UNITED NATIONS — The United Nations is preparing for a worsening of the humanitarian situation in the Democratic Republic of Congo and strengthening its armed forces there, Jean-Pierre Lacroix, the head of U.N. peacekeeping operations, told the Security Council on Tuesday.
The U.N. Organization Stabilization Mission in DRC is launching a new Rapidly Deployable Battalion, trained to work in remote areas of the country that have increasingly come under siege by rebel groups in the huge Central African country.
The new RDB battalion, to be joined by two additional ones later this year, will be trained in jungle warfare and the “asymmetric environment” they work in, Lacroix said.
U.N. announced late last week that it was launching an investigation into the attacks on 15 U.N. Tanzanian peacekeepers who were killed in December, Lacroix said. Dozens more were injured in the hours-long battle with the rebel group Allied Democratic Forces. The attack occurred in the resource-rich region of North Kivu.

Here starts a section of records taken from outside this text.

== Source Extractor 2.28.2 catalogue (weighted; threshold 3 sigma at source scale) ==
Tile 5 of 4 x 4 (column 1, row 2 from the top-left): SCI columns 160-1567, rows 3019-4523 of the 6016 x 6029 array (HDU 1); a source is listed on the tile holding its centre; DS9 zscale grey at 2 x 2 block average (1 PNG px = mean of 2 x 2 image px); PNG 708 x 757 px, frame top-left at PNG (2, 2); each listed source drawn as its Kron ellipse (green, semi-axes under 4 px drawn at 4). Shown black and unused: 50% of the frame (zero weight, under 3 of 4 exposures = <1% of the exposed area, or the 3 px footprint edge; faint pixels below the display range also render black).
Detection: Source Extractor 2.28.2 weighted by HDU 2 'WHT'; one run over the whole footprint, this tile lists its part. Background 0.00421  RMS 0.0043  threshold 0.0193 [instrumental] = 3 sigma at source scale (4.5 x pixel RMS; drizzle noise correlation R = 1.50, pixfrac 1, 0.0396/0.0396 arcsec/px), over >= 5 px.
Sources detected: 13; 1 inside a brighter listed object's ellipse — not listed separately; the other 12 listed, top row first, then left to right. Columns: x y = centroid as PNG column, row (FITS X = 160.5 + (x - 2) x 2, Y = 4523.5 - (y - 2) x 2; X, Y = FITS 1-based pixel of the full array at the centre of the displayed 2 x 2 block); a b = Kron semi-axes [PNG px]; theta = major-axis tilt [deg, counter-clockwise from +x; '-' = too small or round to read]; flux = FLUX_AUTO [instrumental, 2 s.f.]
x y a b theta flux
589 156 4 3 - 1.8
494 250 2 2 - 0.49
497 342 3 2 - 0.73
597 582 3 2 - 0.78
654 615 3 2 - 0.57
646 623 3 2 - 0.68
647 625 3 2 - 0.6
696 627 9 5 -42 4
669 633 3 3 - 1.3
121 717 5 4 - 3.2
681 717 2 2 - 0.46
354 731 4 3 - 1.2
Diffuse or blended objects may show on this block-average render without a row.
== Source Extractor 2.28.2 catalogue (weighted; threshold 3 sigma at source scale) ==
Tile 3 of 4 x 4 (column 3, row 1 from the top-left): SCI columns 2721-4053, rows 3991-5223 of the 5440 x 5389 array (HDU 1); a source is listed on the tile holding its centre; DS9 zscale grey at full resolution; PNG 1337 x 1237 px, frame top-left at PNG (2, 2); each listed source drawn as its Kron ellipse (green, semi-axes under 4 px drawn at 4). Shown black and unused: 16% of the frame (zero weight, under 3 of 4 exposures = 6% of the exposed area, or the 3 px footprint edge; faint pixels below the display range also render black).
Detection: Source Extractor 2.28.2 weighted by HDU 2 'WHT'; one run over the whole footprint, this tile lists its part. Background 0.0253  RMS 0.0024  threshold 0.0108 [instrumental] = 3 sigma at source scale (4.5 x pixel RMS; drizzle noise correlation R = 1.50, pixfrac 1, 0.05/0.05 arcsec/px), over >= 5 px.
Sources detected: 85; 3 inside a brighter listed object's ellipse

“It underscores the volatility of the security situation in parts of DRC,” Lacroix said, noting that the impact of ongoing political violence has had a “severe” impact on the country’s civilian population.
There are more than 4 million displaced people within DRC. Humanitarian groups such as CARE expect that humanitarian needs will grow this year, and the number of people in need of humanitarian assistance — approximately 8.5 million — could rise to 13.1 million.
Long-delayed elections to replace President Joseph Kabila, in power since 2001, have also resulted in frustrations and tensions, Lacroix said, resulting in violent protests, arrests of citizens and a government-ordered shutdown of internet services late last year. Elections are now scheduled for December 2018.
MONUSCO is the U.N.’s largest and most costly peacekeeping mission, with about 19,000 military personnel. It will be subject to cuts this year, however, as part of broader cuts to U.N. peacekeeping work.